Выйдя из дома, Клаус повернулся к Дитриху:
— Эверард никогда не приближался к моему тестю.
Ганс махнул рукой:
— «Маленькие жизни» могут разноситься ветром, подобно семенам некоторых растений. Или же могут передвигаться на других животных. Каждая разновидность перемещается по-своему.
— Тогда никто из нас не в безопасности, — запричитал мельник.
По двору застучали копыта, и мимо галопом пронеслись Тьерри со своим юнкером, пуская лошадей прямо через невысокие каменные ограды и рвы, окружавшие наделы. Клаус, Дитрих и Ганс смотрели, как они проносятся по деревне и дальше по полям, где отдыхающие крестьяне дивились зрелищу и, еще не зная причины, криками восхищения приветствовали искусство наездников.
Но с вечерним Анжелюсом известия услышали все. Люди, возвращающиеся с полей, без лишних слов бежали домой. Той ночью кто-то бросил камень в цветное стекло, которое Клаус некогда с такой гордостью вставил в окно. Наутро никто не рискнул и высунуться на свет Божий. Селяне выглядывали на пустынную улицу сквозь деревянные ставни, как если бы чума только и ждала, чтобы опалить своим отравленным дыханием всякого, кто осмелится показаться наружу.

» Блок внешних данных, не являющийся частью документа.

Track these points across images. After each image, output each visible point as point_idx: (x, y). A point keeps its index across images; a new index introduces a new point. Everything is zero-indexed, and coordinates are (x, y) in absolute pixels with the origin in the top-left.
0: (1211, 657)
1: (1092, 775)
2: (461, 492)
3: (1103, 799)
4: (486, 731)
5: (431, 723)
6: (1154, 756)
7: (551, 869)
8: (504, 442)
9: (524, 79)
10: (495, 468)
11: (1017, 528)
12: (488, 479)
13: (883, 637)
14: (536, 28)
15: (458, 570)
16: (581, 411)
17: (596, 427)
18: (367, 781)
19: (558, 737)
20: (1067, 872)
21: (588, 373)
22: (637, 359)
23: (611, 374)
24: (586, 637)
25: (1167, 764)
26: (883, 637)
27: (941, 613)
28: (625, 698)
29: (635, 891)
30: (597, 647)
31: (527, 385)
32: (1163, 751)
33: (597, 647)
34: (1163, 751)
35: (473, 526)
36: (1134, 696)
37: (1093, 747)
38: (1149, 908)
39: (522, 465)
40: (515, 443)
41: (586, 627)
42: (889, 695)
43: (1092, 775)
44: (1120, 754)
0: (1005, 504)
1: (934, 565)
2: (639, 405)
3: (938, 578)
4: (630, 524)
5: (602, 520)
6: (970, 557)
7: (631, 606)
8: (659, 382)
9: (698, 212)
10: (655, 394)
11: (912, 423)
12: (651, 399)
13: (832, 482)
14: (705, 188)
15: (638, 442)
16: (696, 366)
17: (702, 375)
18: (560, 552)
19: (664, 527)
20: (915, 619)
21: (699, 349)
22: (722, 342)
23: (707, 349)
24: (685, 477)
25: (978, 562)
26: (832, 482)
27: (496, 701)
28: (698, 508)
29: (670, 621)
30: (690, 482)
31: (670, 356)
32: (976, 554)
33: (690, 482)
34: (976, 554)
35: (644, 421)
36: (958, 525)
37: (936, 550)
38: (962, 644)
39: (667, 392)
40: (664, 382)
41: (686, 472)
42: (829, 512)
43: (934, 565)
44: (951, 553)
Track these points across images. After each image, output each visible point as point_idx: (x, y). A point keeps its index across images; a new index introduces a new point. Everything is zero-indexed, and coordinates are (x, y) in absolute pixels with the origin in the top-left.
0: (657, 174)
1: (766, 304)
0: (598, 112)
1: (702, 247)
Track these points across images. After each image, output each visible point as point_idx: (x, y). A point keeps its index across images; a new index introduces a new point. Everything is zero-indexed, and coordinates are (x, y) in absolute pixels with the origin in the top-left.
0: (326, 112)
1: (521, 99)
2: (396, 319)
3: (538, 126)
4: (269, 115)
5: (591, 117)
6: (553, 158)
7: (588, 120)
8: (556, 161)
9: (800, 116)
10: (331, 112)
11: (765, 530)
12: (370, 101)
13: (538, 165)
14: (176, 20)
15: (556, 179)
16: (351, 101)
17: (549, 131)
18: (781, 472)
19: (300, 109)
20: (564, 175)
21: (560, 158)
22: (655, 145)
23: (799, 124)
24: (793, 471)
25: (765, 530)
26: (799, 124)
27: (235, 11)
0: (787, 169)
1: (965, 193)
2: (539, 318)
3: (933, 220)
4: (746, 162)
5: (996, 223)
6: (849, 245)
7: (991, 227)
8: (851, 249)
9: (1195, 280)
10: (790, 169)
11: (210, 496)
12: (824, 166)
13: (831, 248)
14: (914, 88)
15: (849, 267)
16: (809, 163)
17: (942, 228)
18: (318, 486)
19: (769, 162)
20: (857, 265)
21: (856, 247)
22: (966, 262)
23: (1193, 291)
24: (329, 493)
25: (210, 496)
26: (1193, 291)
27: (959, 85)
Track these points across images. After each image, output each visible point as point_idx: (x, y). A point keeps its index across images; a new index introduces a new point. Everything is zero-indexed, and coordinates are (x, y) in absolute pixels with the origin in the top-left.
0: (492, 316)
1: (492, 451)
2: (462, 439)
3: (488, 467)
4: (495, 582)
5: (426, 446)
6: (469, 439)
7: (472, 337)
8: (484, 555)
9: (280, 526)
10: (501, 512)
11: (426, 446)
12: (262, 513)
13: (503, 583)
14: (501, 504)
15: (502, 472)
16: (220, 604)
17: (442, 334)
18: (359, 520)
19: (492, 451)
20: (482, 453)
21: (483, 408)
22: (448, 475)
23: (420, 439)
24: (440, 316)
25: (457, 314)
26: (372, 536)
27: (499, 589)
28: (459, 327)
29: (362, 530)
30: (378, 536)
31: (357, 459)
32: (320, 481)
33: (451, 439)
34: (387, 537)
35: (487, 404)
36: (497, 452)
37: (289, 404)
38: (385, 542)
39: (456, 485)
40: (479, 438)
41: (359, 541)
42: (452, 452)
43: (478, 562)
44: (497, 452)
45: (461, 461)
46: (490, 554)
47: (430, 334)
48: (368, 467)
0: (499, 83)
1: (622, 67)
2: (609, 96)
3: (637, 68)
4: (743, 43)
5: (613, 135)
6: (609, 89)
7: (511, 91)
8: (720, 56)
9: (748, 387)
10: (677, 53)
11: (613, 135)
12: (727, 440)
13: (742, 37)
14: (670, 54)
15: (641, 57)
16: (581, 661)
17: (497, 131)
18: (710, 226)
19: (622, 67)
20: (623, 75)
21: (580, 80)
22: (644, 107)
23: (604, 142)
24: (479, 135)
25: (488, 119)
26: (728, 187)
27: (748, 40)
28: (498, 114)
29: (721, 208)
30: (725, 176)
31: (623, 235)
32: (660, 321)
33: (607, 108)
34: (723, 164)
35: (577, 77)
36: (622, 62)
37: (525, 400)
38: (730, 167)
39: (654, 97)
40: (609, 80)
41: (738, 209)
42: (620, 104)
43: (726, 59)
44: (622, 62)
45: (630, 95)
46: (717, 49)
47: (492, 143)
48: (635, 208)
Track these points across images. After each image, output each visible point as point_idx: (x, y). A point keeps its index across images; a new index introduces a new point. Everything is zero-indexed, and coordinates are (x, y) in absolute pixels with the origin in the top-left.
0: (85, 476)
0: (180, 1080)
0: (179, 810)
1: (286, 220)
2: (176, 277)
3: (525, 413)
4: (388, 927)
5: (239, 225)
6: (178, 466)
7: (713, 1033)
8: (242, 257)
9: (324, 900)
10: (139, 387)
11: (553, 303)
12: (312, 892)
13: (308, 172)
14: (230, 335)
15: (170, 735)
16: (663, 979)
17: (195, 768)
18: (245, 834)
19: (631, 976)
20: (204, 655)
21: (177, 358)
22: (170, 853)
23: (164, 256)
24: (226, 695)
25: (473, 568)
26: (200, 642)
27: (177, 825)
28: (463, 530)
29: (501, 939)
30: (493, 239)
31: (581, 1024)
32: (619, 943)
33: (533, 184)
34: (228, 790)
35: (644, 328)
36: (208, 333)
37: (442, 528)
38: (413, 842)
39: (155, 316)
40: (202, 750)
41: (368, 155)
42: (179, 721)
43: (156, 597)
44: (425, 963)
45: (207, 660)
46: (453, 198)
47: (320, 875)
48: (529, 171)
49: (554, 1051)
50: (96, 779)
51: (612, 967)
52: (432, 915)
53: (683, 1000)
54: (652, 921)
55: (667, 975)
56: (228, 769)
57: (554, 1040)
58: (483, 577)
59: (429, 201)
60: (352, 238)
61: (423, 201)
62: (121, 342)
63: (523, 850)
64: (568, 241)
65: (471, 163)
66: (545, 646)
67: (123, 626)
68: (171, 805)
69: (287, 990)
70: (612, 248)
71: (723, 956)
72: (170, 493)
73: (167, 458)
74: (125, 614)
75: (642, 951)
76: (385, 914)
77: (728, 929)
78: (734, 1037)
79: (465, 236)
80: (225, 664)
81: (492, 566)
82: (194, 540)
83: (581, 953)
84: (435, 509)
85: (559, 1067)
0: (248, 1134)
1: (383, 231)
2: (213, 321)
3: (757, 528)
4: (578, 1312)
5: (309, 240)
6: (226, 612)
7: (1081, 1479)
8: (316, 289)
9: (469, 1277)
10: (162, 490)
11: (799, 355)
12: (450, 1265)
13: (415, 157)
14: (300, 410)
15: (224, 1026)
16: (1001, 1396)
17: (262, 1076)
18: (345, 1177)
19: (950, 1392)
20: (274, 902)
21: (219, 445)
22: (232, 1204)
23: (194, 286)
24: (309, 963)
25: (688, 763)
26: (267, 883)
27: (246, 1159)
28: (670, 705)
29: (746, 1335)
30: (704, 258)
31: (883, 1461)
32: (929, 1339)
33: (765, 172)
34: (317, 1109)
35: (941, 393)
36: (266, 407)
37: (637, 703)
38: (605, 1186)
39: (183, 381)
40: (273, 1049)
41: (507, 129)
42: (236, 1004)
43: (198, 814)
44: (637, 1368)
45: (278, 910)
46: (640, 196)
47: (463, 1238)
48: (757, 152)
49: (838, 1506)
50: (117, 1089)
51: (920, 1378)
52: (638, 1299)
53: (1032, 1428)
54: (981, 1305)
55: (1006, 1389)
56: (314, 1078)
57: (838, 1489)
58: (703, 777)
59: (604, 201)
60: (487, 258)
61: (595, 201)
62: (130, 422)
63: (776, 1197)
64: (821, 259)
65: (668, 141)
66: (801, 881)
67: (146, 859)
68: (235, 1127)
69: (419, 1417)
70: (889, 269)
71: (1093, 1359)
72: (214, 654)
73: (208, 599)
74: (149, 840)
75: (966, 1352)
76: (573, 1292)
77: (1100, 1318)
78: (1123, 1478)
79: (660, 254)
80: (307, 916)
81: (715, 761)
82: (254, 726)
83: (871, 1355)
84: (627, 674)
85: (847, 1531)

* * *После того как на следующее утро Дитрих отслужил мессу, которую слушали только Иоахим и крэнки, он отправился прогуляться к гребню холма, посмотреть на виднеющуюся в ночной мгле деревню. В кузнице под ним было темно и холодно. В утреннем воздухе раздавалось только ритмичное потрескивание — от медленно проворачивающегося вхолостую мельничного колеса Клауса. Петух криком поприветствовал восход солнца, а овца из пораженного мором стада жалобно заблеяла над павшими ночью товарками. Легкая мгла лежала на полях, белая и изящная, словно крученая кудель.
К нему присоединился Иоахим:
— Похоже на деревню мертвых.
Дитрих осенил себя крестным знамением:
— Да отвратит Господь твои слова.
Вновь настала тишина, пока монах не заговорил вновь:
— Нужна ли кому-нибудь помощь?
Пастор махнул рукой:
— Какую помощь мы можем оказать?
Он отвернулся, но Минорит схватил его.
— Утешение, брат! Телесные болезни — малейшие из невзгод, ибо все они закончатся со смертью, а смерть это пустяк. Но если погибает дух, то все пропало.
И все же Дитрих не мог двинуться с места. Он обнаружил, что боится чумы. Media vita in morte summus. «Посреди жизни мы обретаемся во смерти», но такая кончина страшила. Он видел людей с выпущенными кишками после удара мечом в живот, кричащих, обхватывающих себя руками и пачкающих одежду. И все же всякий шел на битву, предполагая, что сегодня его может ждать и такая судьба. Но болезнь не принимала во внимание риск или надежды и поражала кого и где угодно, сообразно своим желаниям. Элоиза рассказывала, как один из жителей Нидерхохвальда умер за плугом; а какой человек отправится на свое поле, смирившись с тем, что там его поджидает такая смерть?